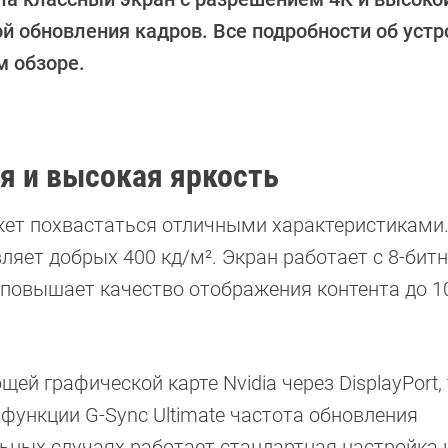
ой обновления кадров. Все подробности об устр
м обзоре.
я и высокая яркость
жет похвастаться отличными характеристиками.
ляет добрых 400 кд/м². Экран работает с 8-бит
что повышает качество отображения контента до 1
й графической карте Nvidia через DisplayPort, 
функции G-Sync Ultimate частота обновления
льных случаях работает стандартная настройка н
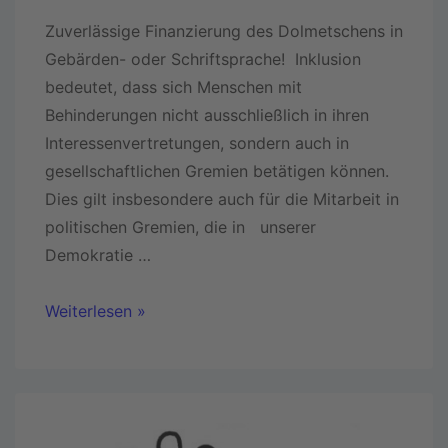
Zuverlässige Finanzierung des Dolmetschens in
Gebärden- oder Schriftsprache! Inklusion
bedeutet, dass sich Menschen mit
Behinderungen nicht ausschließlich in ihren
Interessenvertretungen, sondern auch in
gesellschaftlichen Gremien betätigen können.
Dies gilt insbesondere auch für die Mitarbeit in
politischen Gremien, die in unserer
Demokratie …
Weiterlesen »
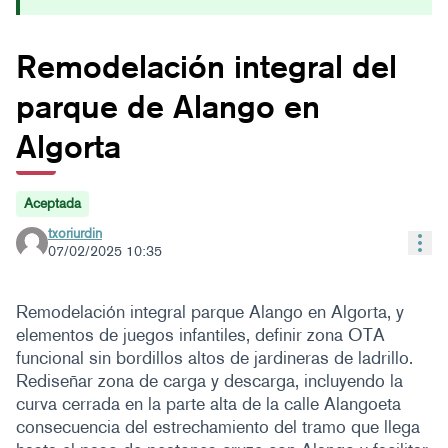
Remodelación integral del
parque de Alango en
Algorta
Aceptada
txoriurdin
Con
07/02/2025 10:35
Remodelación integral parque Alango en Algorta, y
elementos de juegos infantiles, definir zona OTA
funcional sin bordillos altos de jardineras de ladrillo.
Rediseñar zona de carga y descarga, incluyendo la
curva cerrada en la parte alta de la calle Alangoeta
consecuencia del estrechamiento del tramo que llega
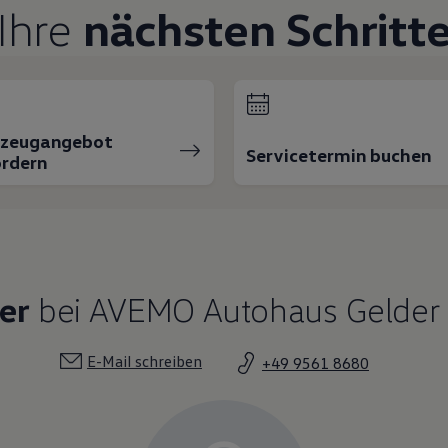
Ihre
nächsten Schritt
rzeugangebot
Servicetermin buchen
rdern
er
bei AVEMO Autohaus Gelder 
E-Mail schreiben
+49 9561 8680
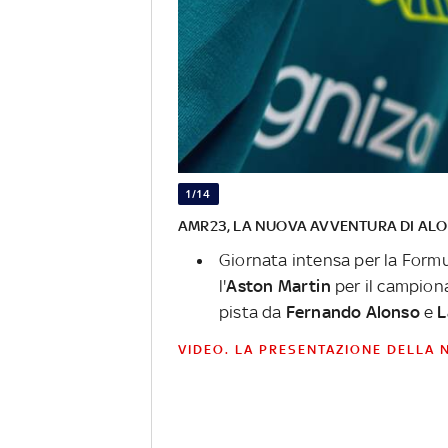
1/14
AMR23, LA NUOVA AVVENTURA DI ALO
Giornata intensa per la Formu
l'
Aston Martin
per il campion
pista da
Fernando Alonso
e
L
VIDEO. LA PRESENTAZIONE DELLA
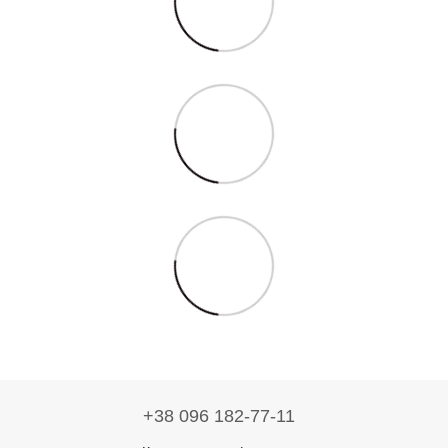
+38 096 182-77-11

▶ _Request_: Every entry above is to be copied verbatim, with the pictures removed.

▶ _Reply_:
ой обновления кадров. Все подробности об устр
м обзоре.
я и высокая яркость
жет похвастаться отличными характеристиками.
ляет добрых 400 кд/м². Экран работает с 8-бит
что повышает качество отображения контента до 1
й графической карте Nvidia через DisplayPort, 
функции G-Sync Ultimate частота обновления
льных случаях работает стандартная настройка н
Zuverlässige Finanzierung des Dolmetschens in
Gebärden- oder Schriftsprache! Inklusion
bedeutet, dass sich Menschen mit
Behinderungen nicht ausschließlich in ihren
Interessenvertretungen, sondern auch in
gesellschaftlichen Gremien betätigen können.
Dies gilt insbesondere auch für die Mitarbeit in
politischen Gremien, die in unserer
Demokratie …
Weiterlesen »
Remodelación integral del
parque de Alango en
Algorta
Aceptada
txoriurdin
Con
07/02/2025 10:35
Remodelación integral parque Alango en Algorta, y
elementos de juegos infantiles, definir zona OTA
funcional sin bordillos altos de jardineras de ladrillo.
Rediseñar zona de carga y descarga, incluyendo la
curva cerrada en la parte alta de la calle Alangoeta
consecuencia del estrechamiento del tramo que llega
Ihre
nächsten Schritt
rzeugangebot
Servicetermin buchen
rdern
er
bei AVEMO Autohaus Gelder 
E-Mail schreiben
+49 9561 8680
1/14
AMR23, LA NUOVA AVVENTURA DI ALO
Giornata intensa per la Formu
l'
Aston Martin
per il campion
pista da
Fernando Alonso
e
L
VIDEO. LA PRESENTAZIONE DELLA
+38 096 182-77-11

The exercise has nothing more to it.